La lluvia en el puerto de contenedores no limpiaba la suciedad; solo la convertía en un barniz brillante bajo las luces de neón. Leo caminaba con el paso pesado de quien ya no espera llegar a ninguna parte.
En su bolsillo, el frasco de cristal tallado pesaba más que un arma. Había recibido el mensaje: una nota de voz distorsionada de Juli, diciendo que no podía soportar más la guerra entre sus familias, los sindicatos del muelle, y que "se marcharía para siempre".
Leo llegó al almacén abandonado. Allí, sobre una mesa de metal oxidado, yacía Juli. Parecía una estatua de mármol bajo la luz azul de una pantalla que aún parpadeaba en la pared. Estaba pálida, inmóvil, con un pequeño frasco vacío a su lado.
—Llegué tarde —susurró Leo. Sus manos temblaban mientras le apartaba un mechón de pelo mojado—. Me pediste que nos fuéramos, y ahora te vas sola.
Escena 2: El Silencio Roto.
El silencio en el almacén era denso, roto solo por el goteo constante de la lluvia y el lejano lamento de las sirenas que se acercaban. El frasco vacío al lado de Juli, junto al de Leo, pintaba un cuadro sombrío de desesperación y decisiones fatales.
Escena 3: El Testigo Forzado.
En ese momento, la puerta del almacén se abrió de golpe. Tyrell, el hermano de Juli y líder de la banda local, entró con una pistola en la mano. Venía buscando a su hermana, furioso por la tregua rota, pero se detuvo en seco al ver la escena. Sus ojos recorrieron los cuerpos inertes y el aire viciado de tragedia.
—Juli... ¿qué has hecho? —murmuró, la pistola cayendo de su mano temblorosa.
Se acercó lentamente, su arrogancia habitual desvanecida por el horror. Vio los rostros pálidos de ambos jóvenes, la quietud antinatural de sus cuerpos entrelazados.
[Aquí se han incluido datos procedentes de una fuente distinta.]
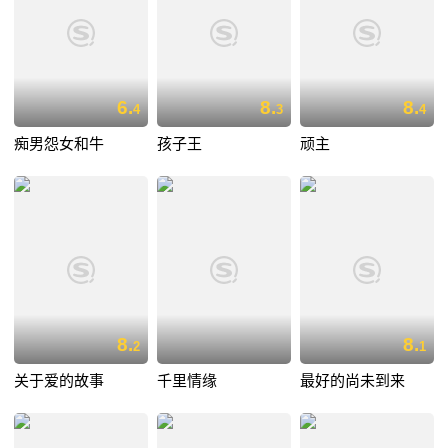
6.
8.
8.
4
3
4
痴男怨女和牛
孩子王
顽主
8.
8.
2
1
关于爱的故事
千里情缘
最好的尚未到来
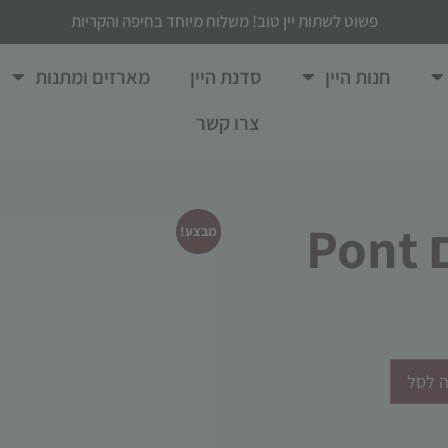
פשוט לשתות יין טוב! משלוח מיוחד בחיפה והקריות
חנות היין
סדנת היין
מארזים ומתנות
צרו קשר
פונט דה גאסאק אדום Pont
מבצע!
 לסל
La verdad, fría y brutal, lo golpeó con la fuerza de un puñetazo.
Las sirenas se hicieron más fuertes, sus luces rojas y azules intermitentes empezando a filtrarse por las ventanas polvorientas del almacén. Tyrell sabía que no había escapatoria, no de la ley, y mucho menos de las consecuencias de la guerra que él mismo había avivado.
Se arrodilló junto a los cuerpos, no con remordimiento, sino con la realización amarga de una victoria que se sentía como una derrota absoluta. Había "ganado" la guerra de bandas, pero al precio de la vida de su propia hermana.
—Ganamos —susurró, con la voz rota—. Ganamos todo... y no nos queda nada.
La policía irrumpió en el almacén, sus linternas barriendo la escena. Tyrell levantó las manos, derrotado, mientras las luces del puerto iluminaban el final de una historia marcada por la lealtad, la rivalidad y la trágica elección de dos jóvenes enamorados contra un mundo que se negaba a aceptarlos juntos.
La tragedia en el Puerto 24 se convirtió en una leyenda urbana, un cuento de advertencia en las calles mojadas por la lluvia, recordando a todos el alto costo del odio y la desesperación en un mundo donde el amor a menudo lucha por encontrar un lugar.